News: COVID-19 caseload surges linked to doubled mortality at hardest-hit hospitals
COVID-19-related inpatient deaths doubled at hospitals hit hard by surging caseloads during the pandemic, a new National Institutes of Health (NIH) study shows.
In a retrospective cohort study published in Annals of Internal Medicine, NIH researchers examined the records on 144,116 hospitalized patients cared for in 558 hospitals to see how COVID-19 surges affected patient outcomes, HealthLeaders reported
The researchers devised a "unique surge index" that measured the strain on hospitals each month from COVID-19 in relation to bed capacity and found that clusters of high-surge index hospitals experienced two-fold greater mortality than in hospitals not experiencing surges. The metric showed that nearly one in every four deaths and almost 6,000 total deaths may have been attributable to hospital strain due to COVID-19.
“These system perturbations have significant consequences for those who provide clinical care," corresponding author Vineet Chopra, MD, a hospitalist at Michigan Medicine, wrote in an accompanying editorial. "First of all, providers are marshaled to deal with an adversary they know little about. They are then asked to do so in unfamiliar areas of the building, with people they may never have worked with before. On top of this, new processes for critical clinical decisions, such as when to test for COVID-19, how to treat, when to intubate, or how to manage cardiac arrests, are introduced.”
Chopra wrote that the findings offer several lessons:
- Clusters of high-surge index hospitals not only existed but varied across geography and time.
- The effect of therapeutics in the form of decreasing ICU admissions and mechanical ventilation rates.
- How detrimental COVID-19 surges were to clinical outcomes (after risk adjustment, patients cared for in the highest surge strata experienced two-fold greater mortality than in hospitals not experiencing surges).

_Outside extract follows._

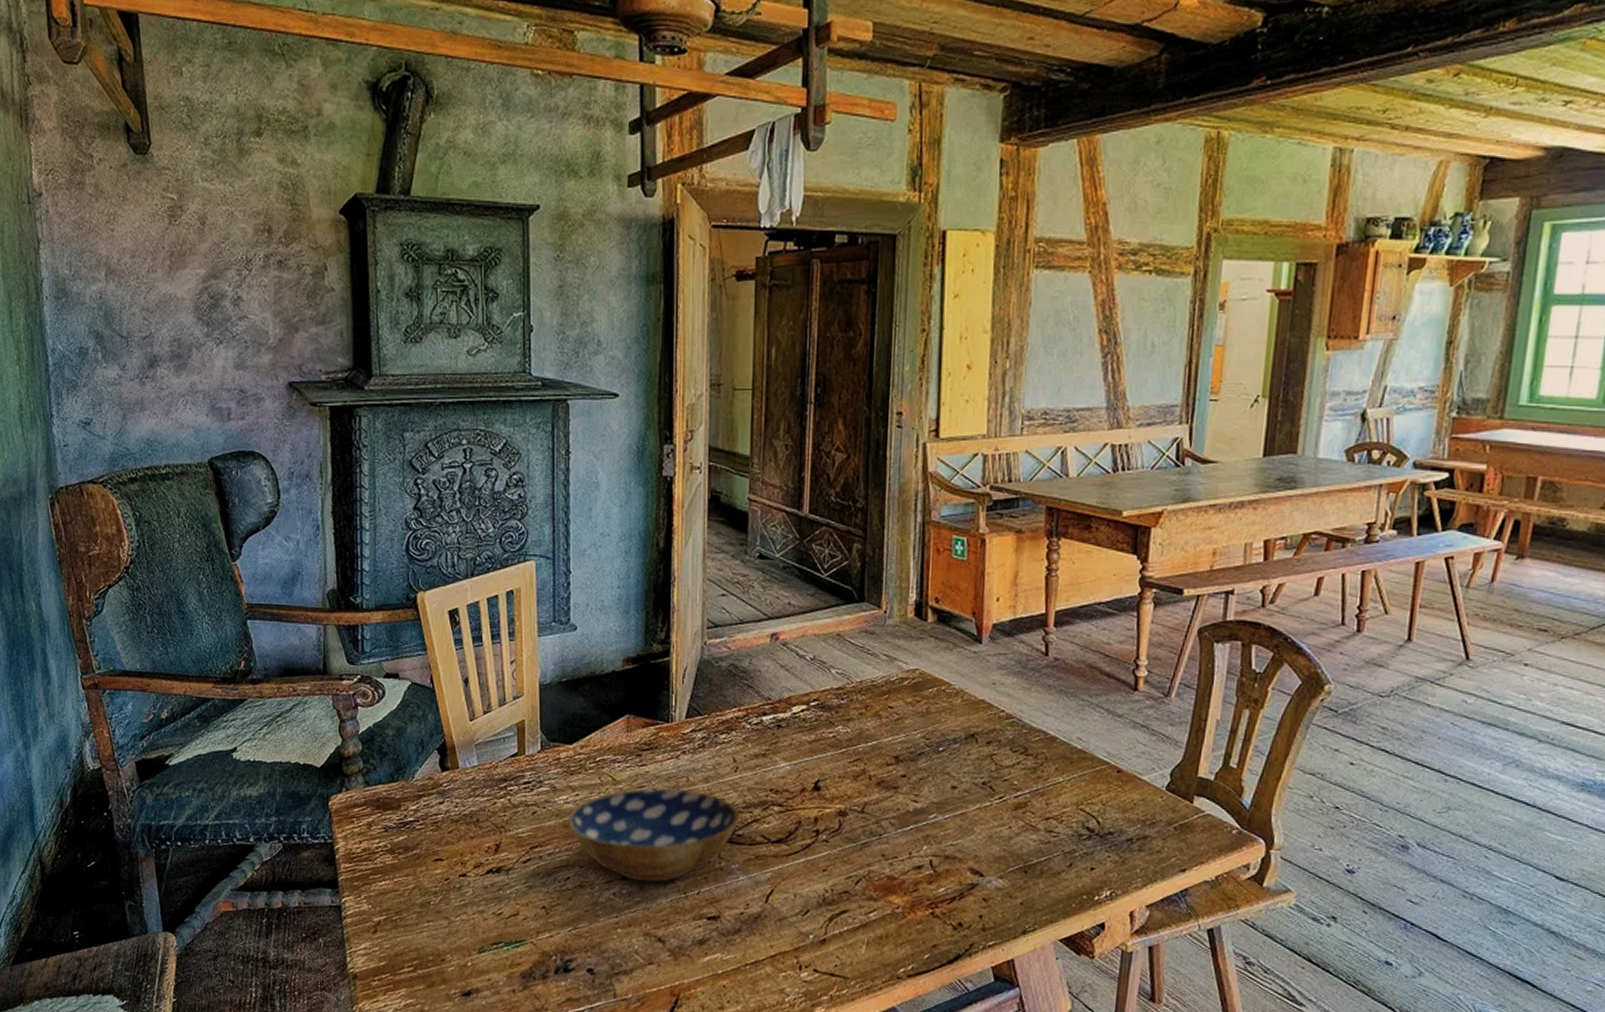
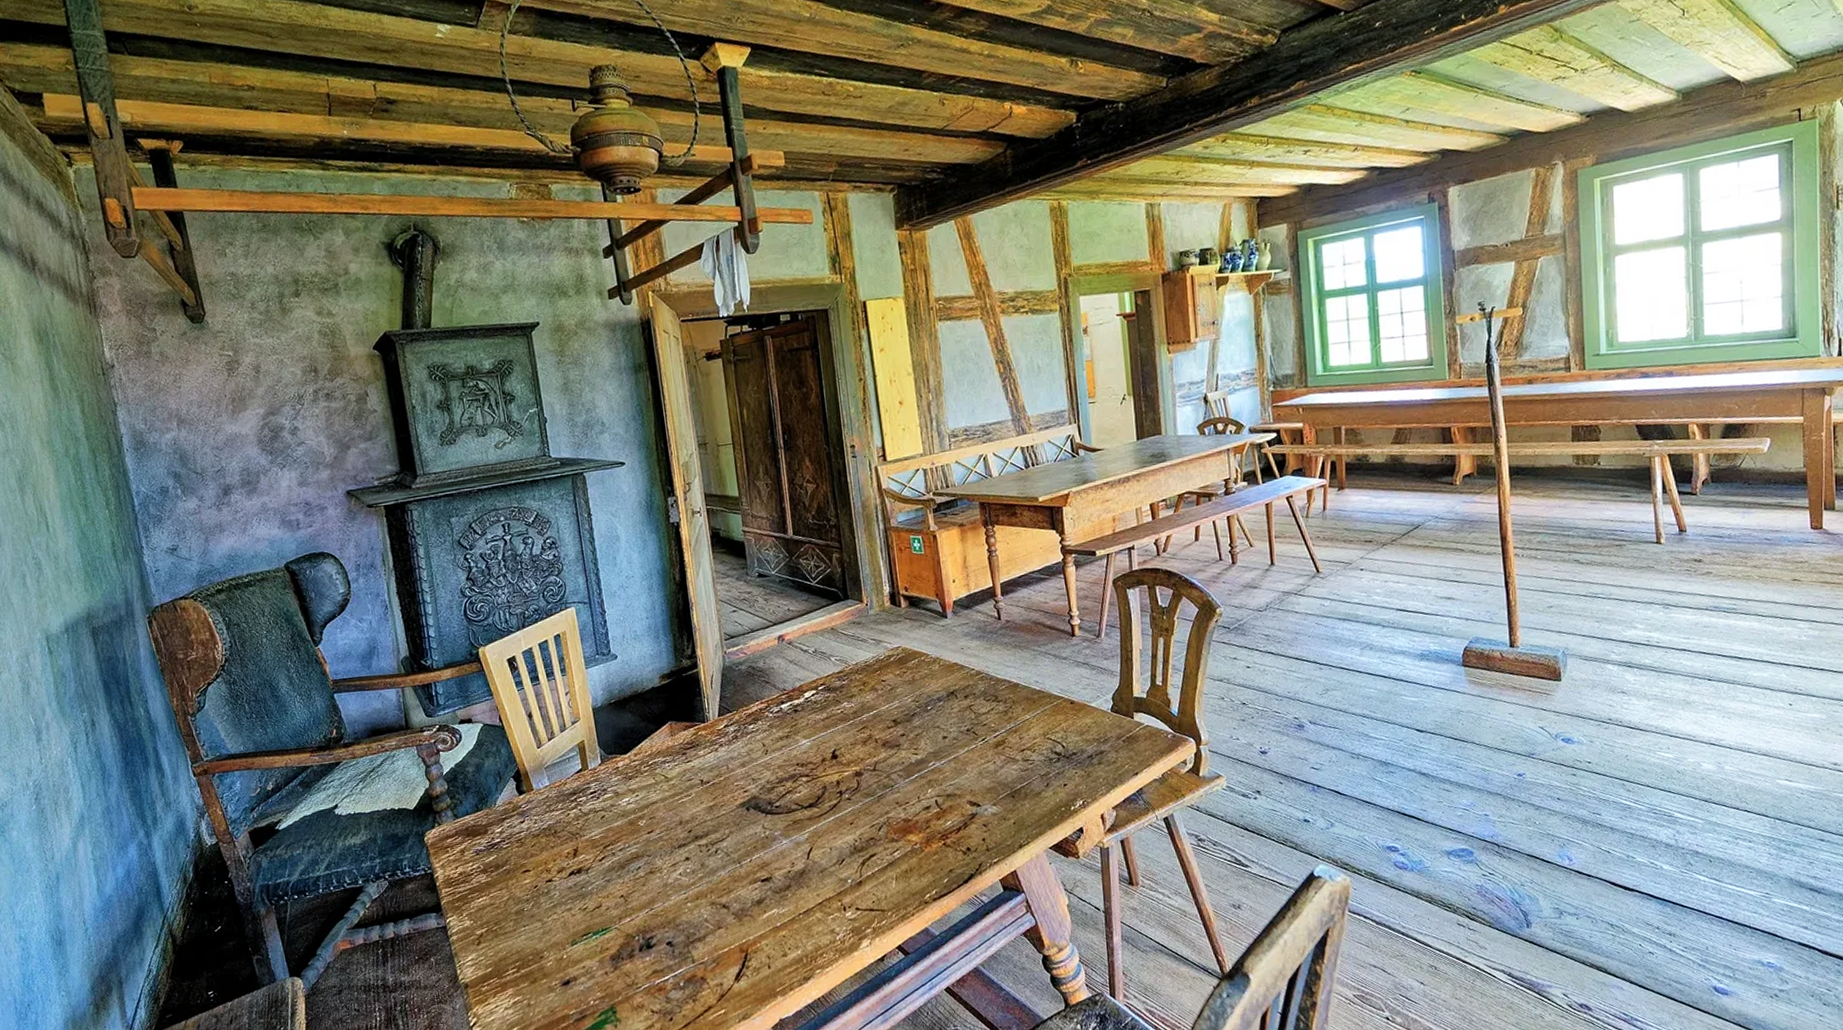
bowl: present [568,788,739,883] -> none [632,775,775,860]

The findings come as healthcare providers grapple with the burgeoning global threat of a surging COVID-19 Delta variant. The authors suggest that many COVID-related deaths could be prevented with smart, coordinated regional public health strategies and health system interventions, HealthLeaders reported. Chopra said an emphasis on bolstering staff is also critical because burnout and stress related to the pandemic are prompting many clinicians to leave the field.